[Excerpted passage — start]
ARGENTINA ABORTION PROTEST OVER THE YEARS
What does the bill mean?
Prior to the passing of the bill, abortions were only permitted in cases of rape or when the woman’s health was at serious risk. Activists have been campaigning for years, calling for an overturning of this law that has been in existence since 1921. Two years ago, the country had almost passed the abortion bill, which was narrowly defeated.
Cause of denial to Abortion and its effect.
The Catholic Church and the evangelical community wield immense power and influence in Argentina and had strongly opposed the passing of this bill. In fact, for several decades, following the beliefs of the Catholic Church, even the sale of contraceptives was prohibited in the country.
[Excerpted passage — finish]
[Extracted material — start]
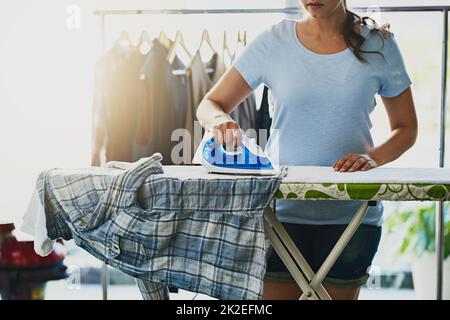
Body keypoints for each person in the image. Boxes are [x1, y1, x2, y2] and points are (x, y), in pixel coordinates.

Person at [196, 0, 417, 300]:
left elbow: (406, 129)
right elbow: (209, 104)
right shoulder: (274, 42)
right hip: (279, 215)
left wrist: (371, 157)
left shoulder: (380, 45)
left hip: (353, 217)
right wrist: (220, 120)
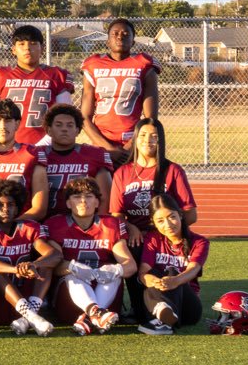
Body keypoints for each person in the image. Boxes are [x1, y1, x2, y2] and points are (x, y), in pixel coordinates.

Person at [110, 117, 197, 320]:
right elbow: (115, 215)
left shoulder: (172, 170)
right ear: (135, 139)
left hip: (163, 237)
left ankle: (168, 305)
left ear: (161, 141)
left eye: (154, 137)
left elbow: (191, 214)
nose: (147, 141)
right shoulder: (122, 173)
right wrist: (130, 226)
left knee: (157, 257)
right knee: (129, 247)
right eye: (142, 135)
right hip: (136, 237)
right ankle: (138, 308)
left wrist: (162, 231)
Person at [0, 180, 61, 337]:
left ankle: (31, 314)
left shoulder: (30, 228)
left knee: (46, 263)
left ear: (17, 207)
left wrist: (33, 264)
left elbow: (55, 254)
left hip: (26, 292)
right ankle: (32, 316)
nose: (5, 209)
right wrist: (15, 269)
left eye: (10, 204)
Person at [46, 177, 135, 336]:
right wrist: (72, 267)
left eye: (88, 196)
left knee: (114, 276)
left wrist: (116, 269)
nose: (83, 201)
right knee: (72, 275)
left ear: (97, 202)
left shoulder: (111, 224)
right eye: (76, 197)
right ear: (68, 203)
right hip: (69, 298)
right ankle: (96, 314)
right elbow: (54, 265)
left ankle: (89, 318)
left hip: (104, 289)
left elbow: (130, 266)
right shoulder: (55, 224)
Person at [80, 17, 160, 164]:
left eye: (125, 34)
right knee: (101, 185)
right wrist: (107, 148)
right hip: (101, 142)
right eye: (115, 33)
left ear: (133, 42)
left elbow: (151, 117)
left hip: (133, 141)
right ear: (107, 41)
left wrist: (131, 145)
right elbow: (84, 116)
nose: (120, 37)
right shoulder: (93, 64)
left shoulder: (144, 64)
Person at [0, 25, 73, 145]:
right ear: (13, 49)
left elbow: (66, 118)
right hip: (8, 147)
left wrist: (42, 146)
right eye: (21, 44)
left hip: (46, 147)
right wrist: (7, 145)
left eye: (33, 43)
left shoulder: (57, 75)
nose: (27, 48)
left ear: (42, 48)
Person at [136, 194, 209, 335]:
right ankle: (163, 318)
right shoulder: (153, 238)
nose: (168, 225)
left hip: (188, 308)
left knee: (171, 271)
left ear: (180, 215)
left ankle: (163, 318)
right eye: (160, 221)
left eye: (172, 217)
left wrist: (174, 281)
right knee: (154, 276)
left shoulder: (200, 242)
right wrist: (150, 280)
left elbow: (193, 270)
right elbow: (143, 271)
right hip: (157, 299)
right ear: (154, 222)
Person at [42, 104, 114, 216]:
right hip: (46, 220)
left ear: (77, 130)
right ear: (49, 130)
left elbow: (105, 198)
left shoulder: (94, 155)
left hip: (83, 221)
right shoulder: (38, 154)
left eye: (70, 125)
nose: (64, 129)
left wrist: (96, 226)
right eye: (59, 125)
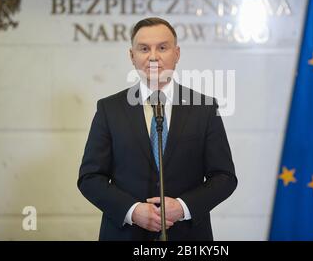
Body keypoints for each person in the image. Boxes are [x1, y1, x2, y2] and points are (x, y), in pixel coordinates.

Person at [77, 17, 237, 241]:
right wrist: (133, 211)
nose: (153, 56)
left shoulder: (204, 108)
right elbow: (90, 178)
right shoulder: (109, 109)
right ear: (132, 56)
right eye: (144, 49)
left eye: (162, 47)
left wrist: (182, 207)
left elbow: (224, 177)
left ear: (177, 53)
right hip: (124, 235)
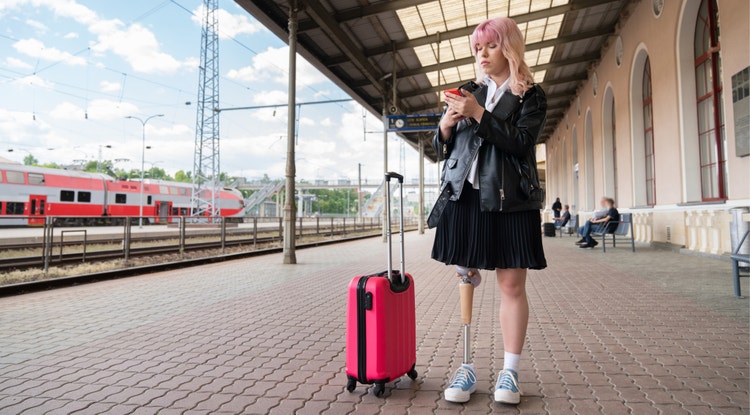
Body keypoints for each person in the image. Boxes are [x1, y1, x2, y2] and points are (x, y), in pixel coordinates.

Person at [430, 16, 547, 405]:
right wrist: (446, 125)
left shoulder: (531, 95)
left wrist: (478, 113)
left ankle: (509, 373)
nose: (482, 54)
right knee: (465, 278)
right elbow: (441, 147)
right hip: (465, 198)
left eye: (490, 46)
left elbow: (521, 144)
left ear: (509, 47)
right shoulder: (466, 91)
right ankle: (466, 366)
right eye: (477, 48)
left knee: (511, 287)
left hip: (511, 201)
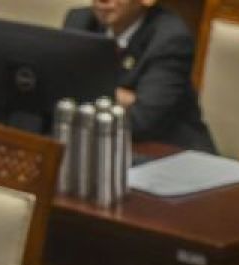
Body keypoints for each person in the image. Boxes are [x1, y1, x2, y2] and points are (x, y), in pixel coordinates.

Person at [64, 0, 215, 152]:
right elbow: (57, 92)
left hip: (171, 152)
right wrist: (123, 98)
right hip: (104, 144)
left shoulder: (171, 38)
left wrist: (85, 89)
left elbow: (142, 121)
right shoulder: (80, 21)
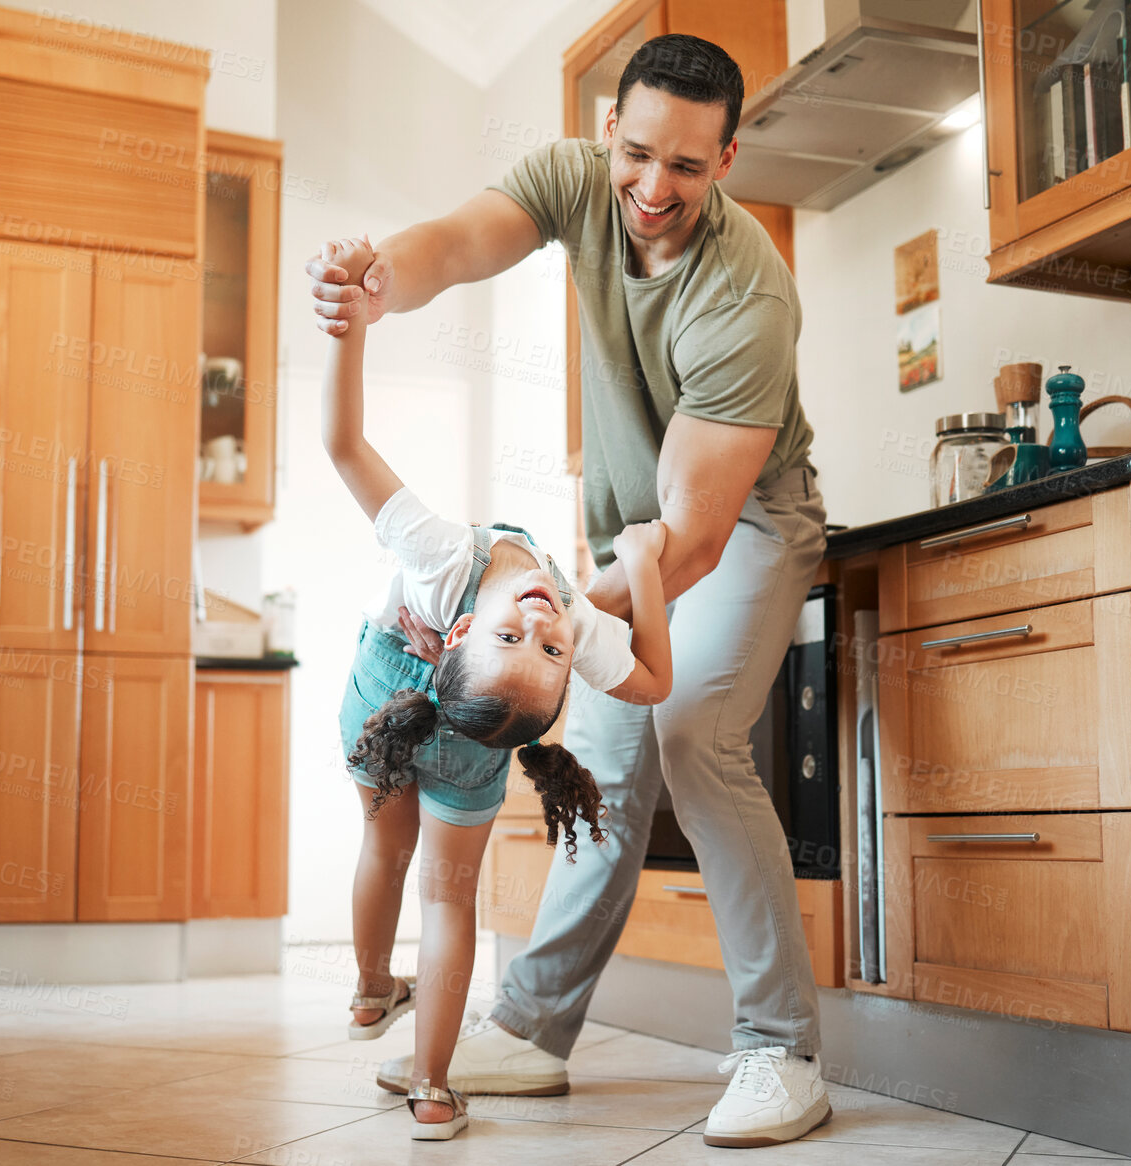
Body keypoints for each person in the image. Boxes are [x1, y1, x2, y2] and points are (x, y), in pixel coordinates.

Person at [306, 34, 832, 1148]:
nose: (654, 187)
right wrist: (378, 281)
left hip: (738, 527)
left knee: (691, 732)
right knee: (600, 762)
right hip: (620, 544)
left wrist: (542, 615)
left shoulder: (746, 294)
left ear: (727, 158)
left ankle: (780, 1048)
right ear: (608, 132)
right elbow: (457, 242)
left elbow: (688, 538)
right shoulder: (574, 180)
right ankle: (533, 1028)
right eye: (637, 153)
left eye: (686, 166)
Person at [319, 235, 673, 1140]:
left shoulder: (446, 560)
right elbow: (650, 683)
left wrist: (349, 330)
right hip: (441, 727)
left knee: (389, 849)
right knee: (444, 896)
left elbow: (343, 445)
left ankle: (372, 992)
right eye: (543, 645)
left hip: (394, 704)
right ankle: (430, 1088)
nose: (543, 623)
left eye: (531, 641)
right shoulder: (577, 621)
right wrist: (642, 572)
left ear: (464, 634)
[Extracted material — finish]
Tasks and exercises:
**A)** Rewrite the section of the Argentina abortion passage that opens with the words containing "The Catholic Church and" and closes with "in the country.", swapping "evangelical community" for "evangelical churches".
**B)** According to the Argentina abortion passage, since what year had the law restricting abortion been in existence?

Answers for this exercise:
**A)**
The Catholic Church and the evangelical churches wield immense power and influence in Argentina and had strongly opposed the passing of this bill. In fact, for several decades, following the beliefs of the Catholic Church, even the sale of contraceptives was prohibited in the country.

**B)** Since 1921.